### Instructions for the task
Give back exactly the lines of the material below, starting with the line with "- cup [337,715,374,766]" and going on through the line with "- cup [416,612,449,652]".

### Records for this task

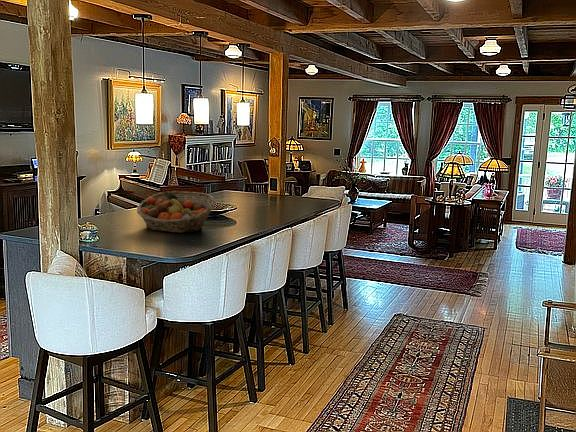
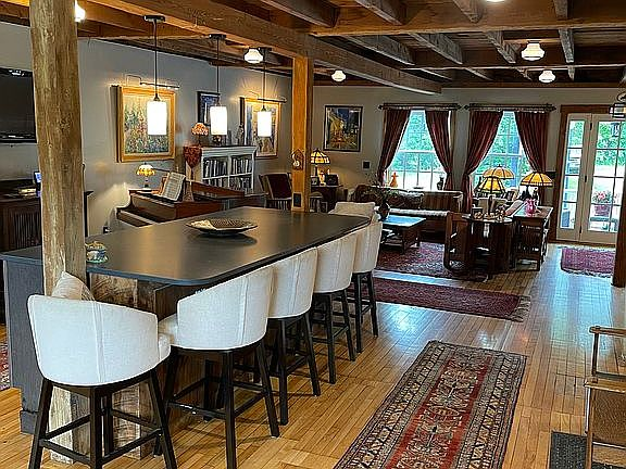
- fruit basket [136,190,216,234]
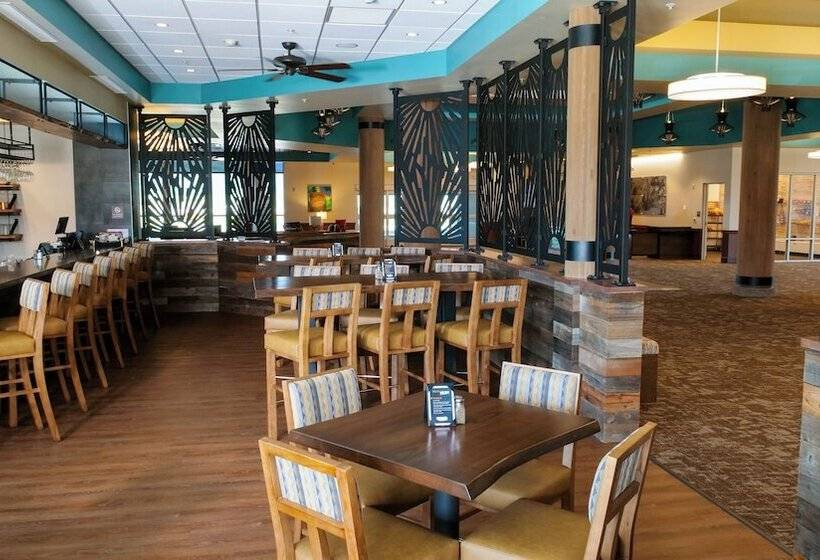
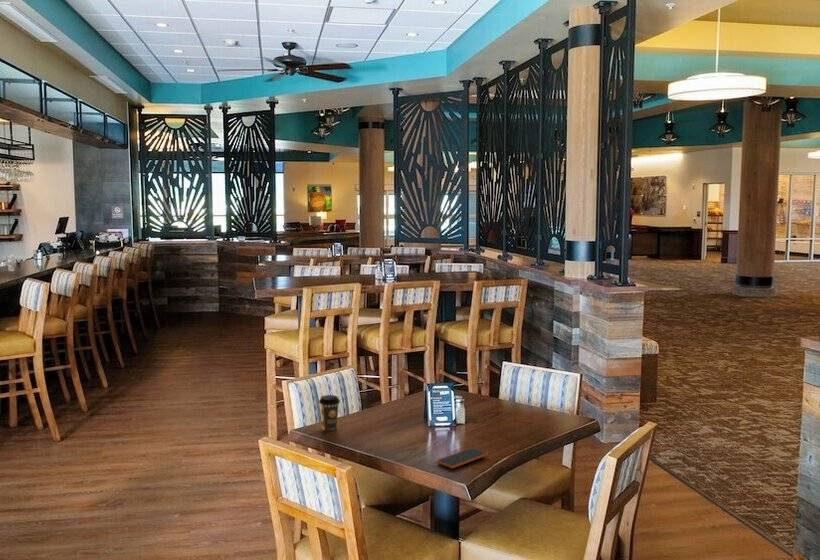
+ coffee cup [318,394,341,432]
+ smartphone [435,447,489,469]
==
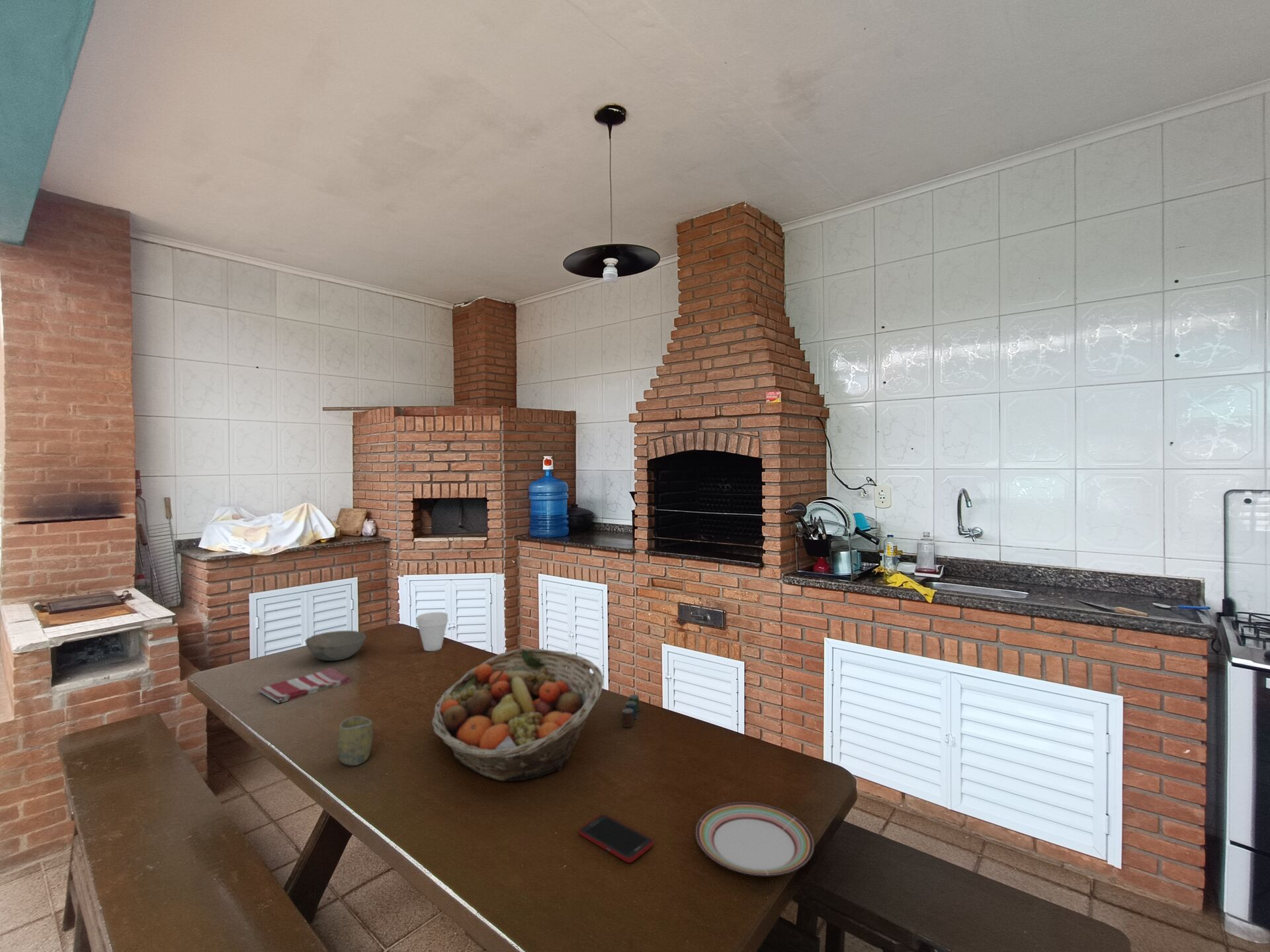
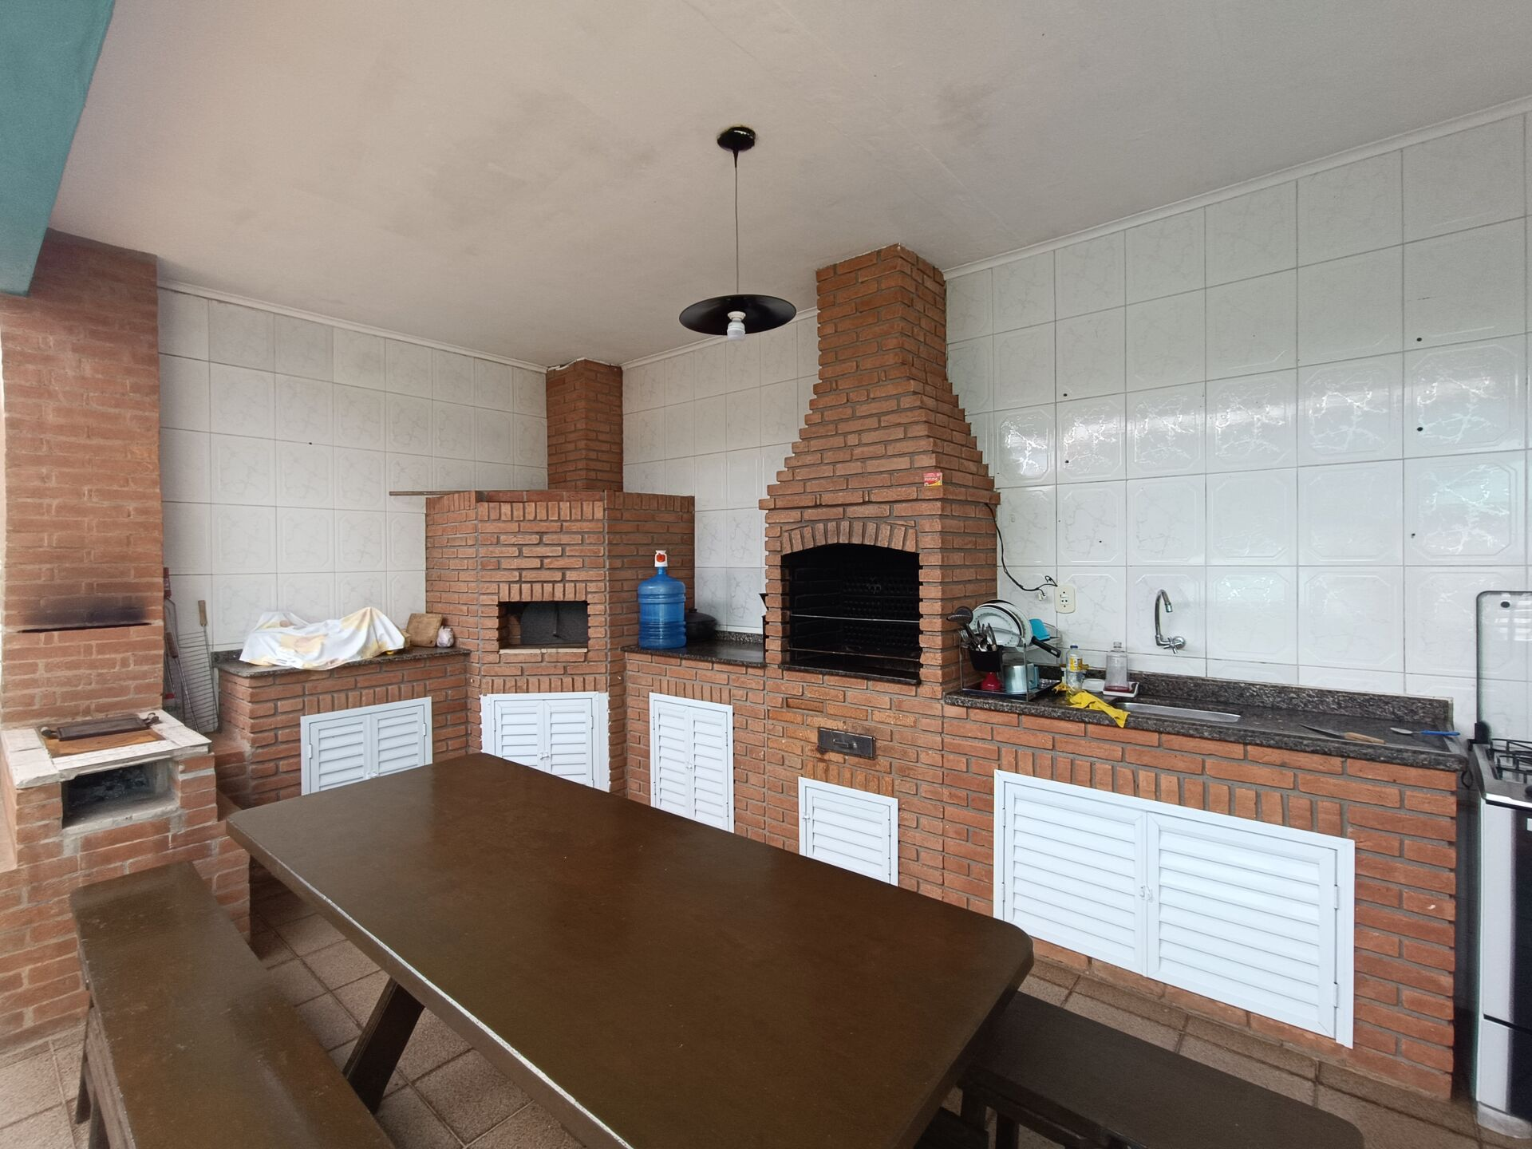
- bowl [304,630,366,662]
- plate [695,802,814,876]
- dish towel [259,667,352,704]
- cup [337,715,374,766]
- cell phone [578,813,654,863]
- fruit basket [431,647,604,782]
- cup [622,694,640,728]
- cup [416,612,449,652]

### Solved exercise
- cup [337,715,374,766]
- cell phone [578,813,654,863]
- fruit basket [431,647,604,782]
- cup [622,694,640,728]
- cup [416,612,449,652]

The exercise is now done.